● Exercise instructions:
**a.** Answer these about the post on the Out of the Pan transcript, one line each:
(i) Which software program converted the audio file?
(ii) Whose Midsumma 2020 show first got the writer thinking about the idea?
(iii) What duration is listed for the broadcast?
**b.** For each statement, say whether it agrees with the post on the Out of the Pan transcript, and quote the deciding words from it.
(i) A human edited the audio file after software converted it.
(ii) The transcript is offered only as a PDF.
(iii) 3CR is based in Sydney.
**c.** Please carry the post on the Out of the Pan transcript forward from the point it stops.

===== Passage to read

TRANSscript from Out of the Pan 12 July 2020

16 Aug , 2020  

In an effort to increase, even to some degree, the inclusiveness for Out of the Pan, especially in those times where connection is more vital then ever, I’m trying something out.

I’ve created a TRANSscript for the edition of Out of the Pan that went to air on 12 July as per
https://www.3cr.org.au/outofthepan/episode-202007121200/disclosure-amy-dyess-and-freedom-cf-responsibility.

For what it’s worth, the audio file was converted by a software program (Sonix) and then edited by a human.

While I’ve consulted with those with lived expertise in an effort to make this idea inclusive, I’m sure it will be a work in progress. I admit to anxiety as I want to be respectful of needs and have held off for some time; I do hope this can improve.

I want to give thanks to the awesome Sarah Ward for her inclusive Midsumma 2020 show which originally got my mind turning over about this idea. Thank you (as always) for your leadership and respect for diversity.

The file is in both PDF and text form below

https://sallygoldner.com/wp-content/uploads/2020/08/2020.07.12-Disclosure-Amy-Dyess-and-Freedom-of-Responsibility-final-3.pdf

Disclosure, Amy Dyess and freedom of responsibility

Presenter: Sally Goldner

Duration: 59min 49sec

Broadcast: Sunday, 12 July 2020 – 12:00 pm

Voice-over: Thanks for downloading a 3CR podcast. 3CR is an independent Community radio station based in Melbourne, Australia. We need your financial support to keep going go to www.3cr.gov.org.au for more information and to donate online now stay tuned for 3CR podcast.

==========
===== Extracted data

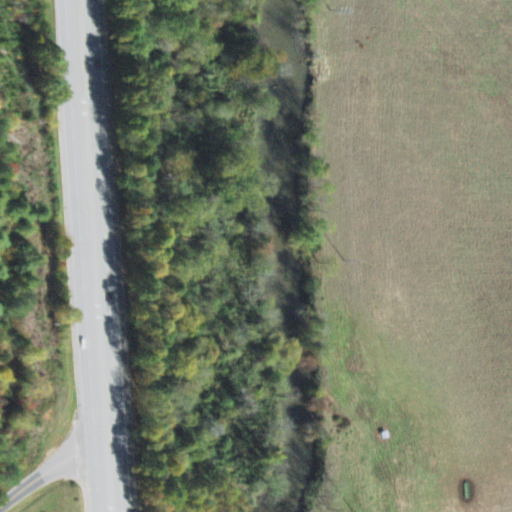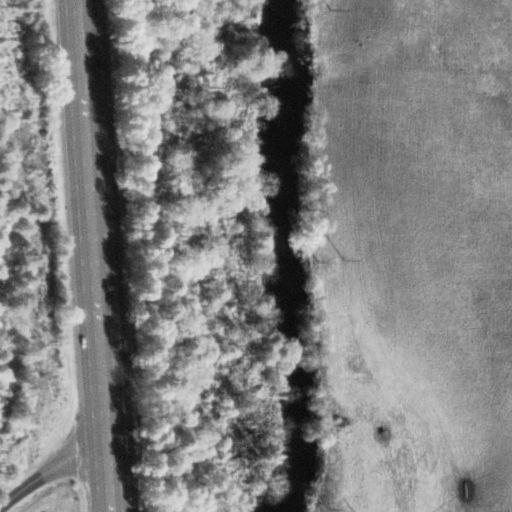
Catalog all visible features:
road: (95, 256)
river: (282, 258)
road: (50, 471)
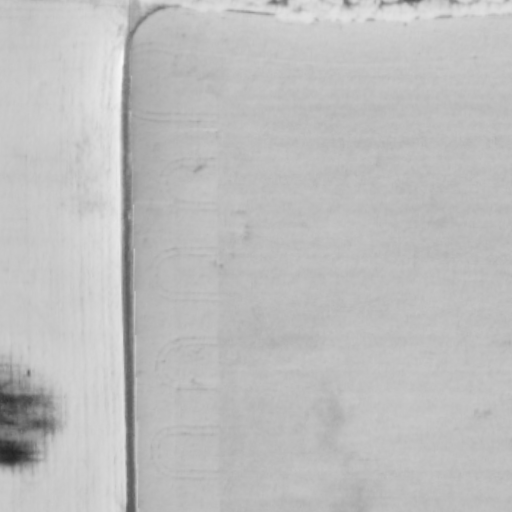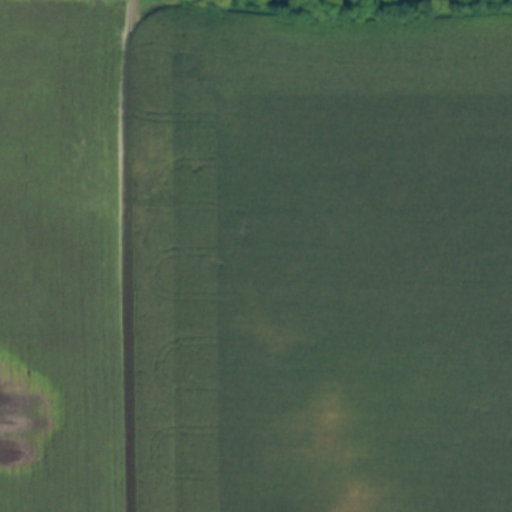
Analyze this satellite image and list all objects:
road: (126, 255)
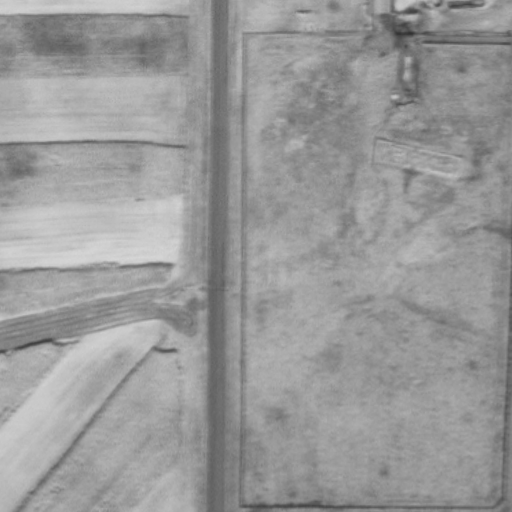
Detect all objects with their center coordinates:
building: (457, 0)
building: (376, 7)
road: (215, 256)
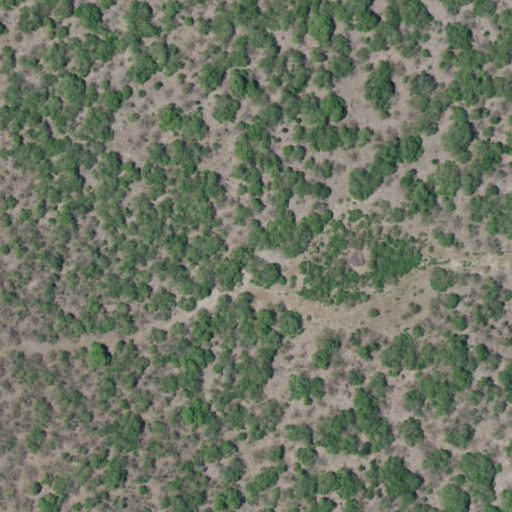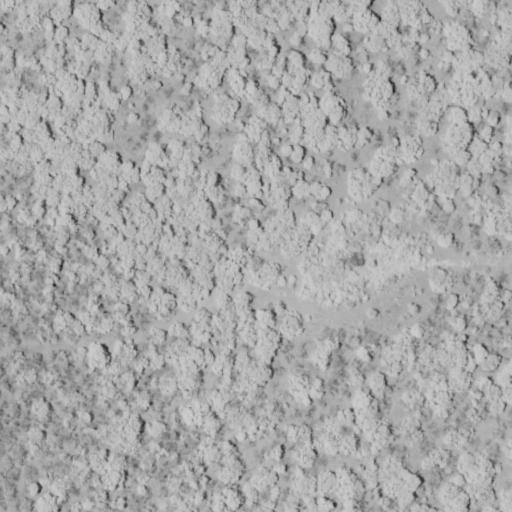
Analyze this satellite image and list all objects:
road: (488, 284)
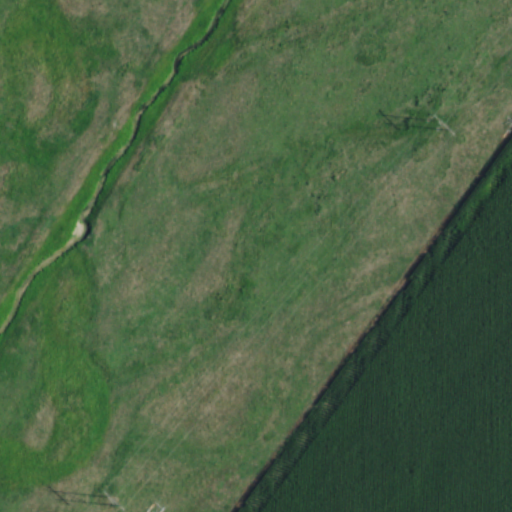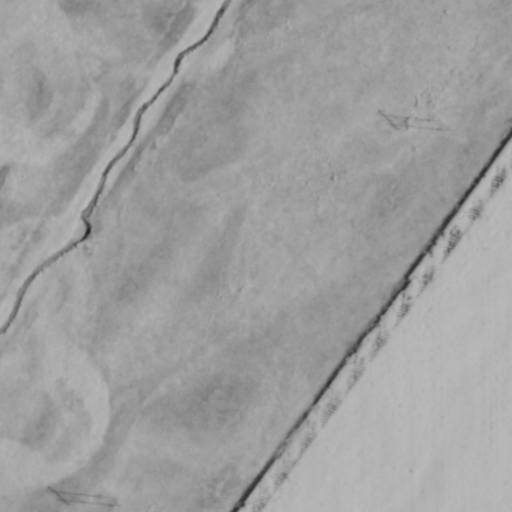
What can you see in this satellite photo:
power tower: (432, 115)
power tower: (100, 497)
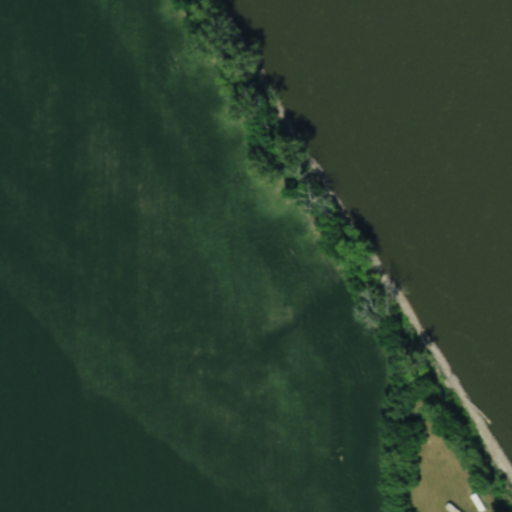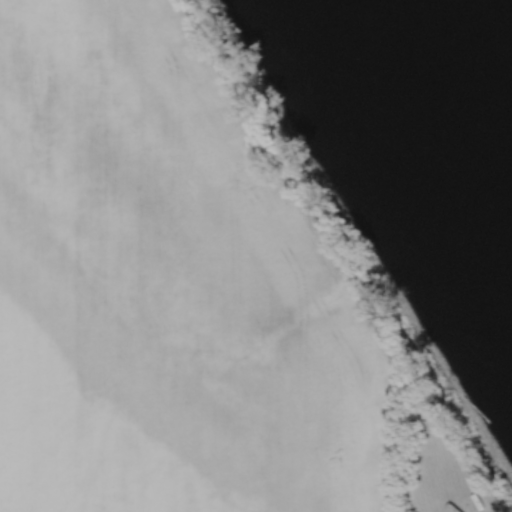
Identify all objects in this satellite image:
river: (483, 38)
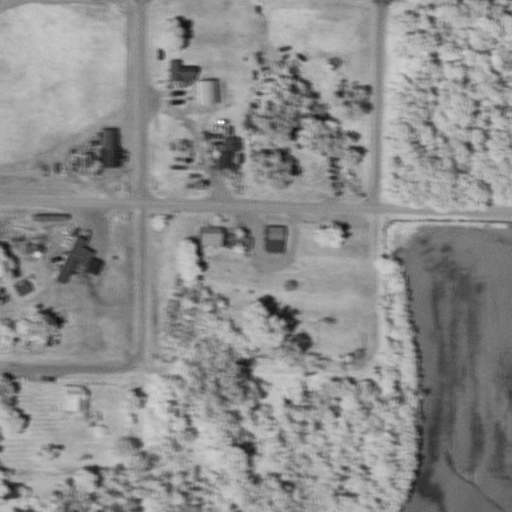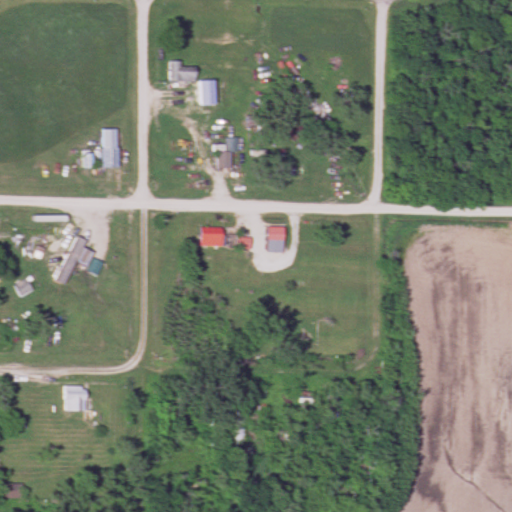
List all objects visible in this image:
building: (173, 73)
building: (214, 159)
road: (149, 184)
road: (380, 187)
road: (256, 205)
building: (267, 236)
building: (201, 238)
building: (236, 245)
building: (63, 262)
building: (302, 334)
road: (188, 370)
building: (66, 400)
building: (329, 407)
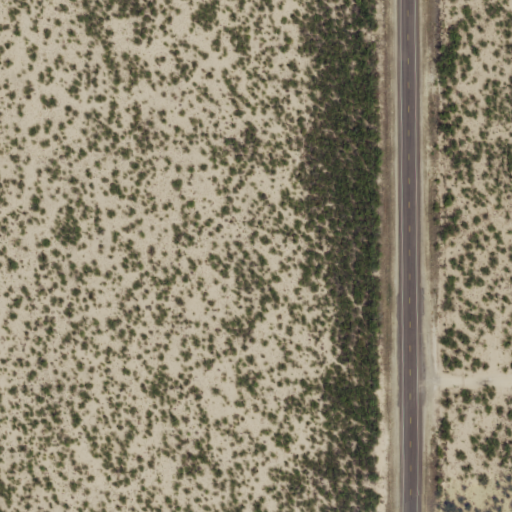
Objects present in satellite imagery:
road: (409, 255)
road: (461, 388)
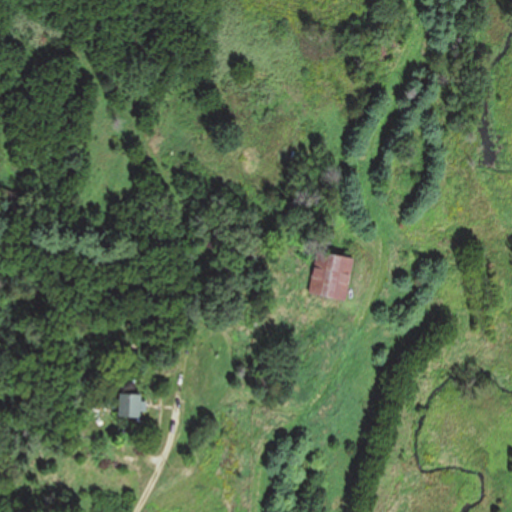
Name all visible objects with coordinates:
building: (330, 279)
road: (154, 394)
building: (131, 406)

==========

● Answers in order:
**a.**
(i) Sonix
(ii) Sarah Ward's
(iii) 59min 49sec

**b.**
(i) Yes: "the audio file was converted by a software program (Sonix) and then edited by a human."
(ii) No: "The file is in both PDF and text form below"
(iii) No: "3CR is an independent Community radio station based in Melbourne, Australia."

**c.**
Sally Goldner: Panoply, panorama, panpipe, pansy, a-ha – pansexual. Knowing no boundaries of sex or gender – sound interesting? Then join Sally on Sundays at noon for Out of the Pan. All those gender questions making you think too hard? Whether it’s transgender, bisexual, polyamorous, or beyond – we’ll throw those questions into the pan and cook up the answers for you. So [sic] go on, push that gender envelope only on 3CR 855AM digital, and 3cr.org.au.

[Leilani by Hoodoo Gurus]

Sally Goldner: 3CR 855AM, 3CR digital, 3cr.org.au and 3CR On Demand. Out of the Pan with Sally first broadcasting noon till one every Sunday afternoon. Thanks for your company. 3CR proudly broadcasts from the lands of the Wurundjeri people of the Kulin nation, and we pay respect to Elder’s past, present, and emerging, and acknowledge any Aboriginal or [sic] and/ or Torres Strait Islander peoples listening in to the show from any land on [sic] on and around the large part of this continent that it is and acknowledge that the land was stolen and never seeded and was, [sic] always will be Aboriginal and Torres Strait Islander land.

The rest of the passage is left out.